Les élus que j’ai accompagnés lors de notre entrevue, mais aussi les députés qui vous entouraient, l’ont dit de manière explicite : ne précipitez pas les populations de nos territoires dans le rejet de l'État, voire dans les bras des extrêmes, en condamnant la tauromachie au nom d’une idéologie - l’animalisme anti spéciste - dont la question de sa compatibilité avec le principe de laïcité mériterait au demeurant d’être posée : en vertu de quelle supériorité morale auto attribuée, la croyance en l’égalité entre toutes les espèces autoriserait-elle l’intrusion de la sphère privée dans le domaine public, d’où les religions monothéistes sont opportunément exclues ? Ne perçoit-on pas, au sommet de la représentation nationale, le risque terrible qui consisterait à brader les libertés fondamentales de populations respectables pour satisfaire les desiderata totalitaires d’une idéologie sectaire dont la dangerosité est ciblée par les services de l'État ?

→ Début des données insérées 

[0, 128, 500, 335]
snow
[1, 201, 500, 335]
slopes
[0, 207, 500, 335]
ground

J’observe heureusement que le Président de la République, comme tous ceux qui l’ont précédé, respecte la spécificité culturelle des territoires, conformément au Traité de Rome qui fait obligation aux États européens de ne pas porter atteinte, au nom du bien-être animal, aux traditions culturelles et aux patrimoines régionaux, ainsi que le Conseil d'État l'a opportunément rappelé le 4 octobre dernier.

Ce respect et celui du gouvernement à l'égard de notre culture devraient inciter le groupe parlementaire que vous présidez à ne pas porter atteinte aux droits fondamentaux, mais au contraire à les défendre, faute d'inciter une vaste communauté à penser qu’elle pourrait à tout moment être sacrifiée en bouc émissaire sur l’autel de vulgaires calculs électoraux.

La décision du Conseil d’État du 18 novembre 2019 ayant par ailleurs privé madame Cazebonne du seul argument qui motivait sa proposition de loi, en constatant qu'aucune étude ne démontre la nocivité de la corrida sur les mineurs contrairement à ce qu'elle prétendait, promouvoir une PPL ou approuver un amendement sur le sujet relèverait de l'arbitraire, avec pour seul horizon d'être sanctionné lors du contrôle de constitutionnalité, voire par la Cour de Justice de l'Union Européenne.

Ayant toutefois perçu, tout comme vous, cher Gilles Le Gendre, l'aveuglement de mesdames Cazebonne et Bergé sur ce dossier, nous comptons sur votre clairvoyance, votre pondération et votre persuasion, pour les aider à comprendre qu'en la matière, bafouer les droits des humains au nom de ceux des animaux serait contraire à tous les grands principes du bloc de constitutionnalité, et que leur acharnement à déclencher un ethnocide contre une communauté respectable, dont elles mesurent manifestement mal la capacité de résistance, aurait pour seul effet de jeter l'opprobre sur celles et ceux qui s'y risqueraient.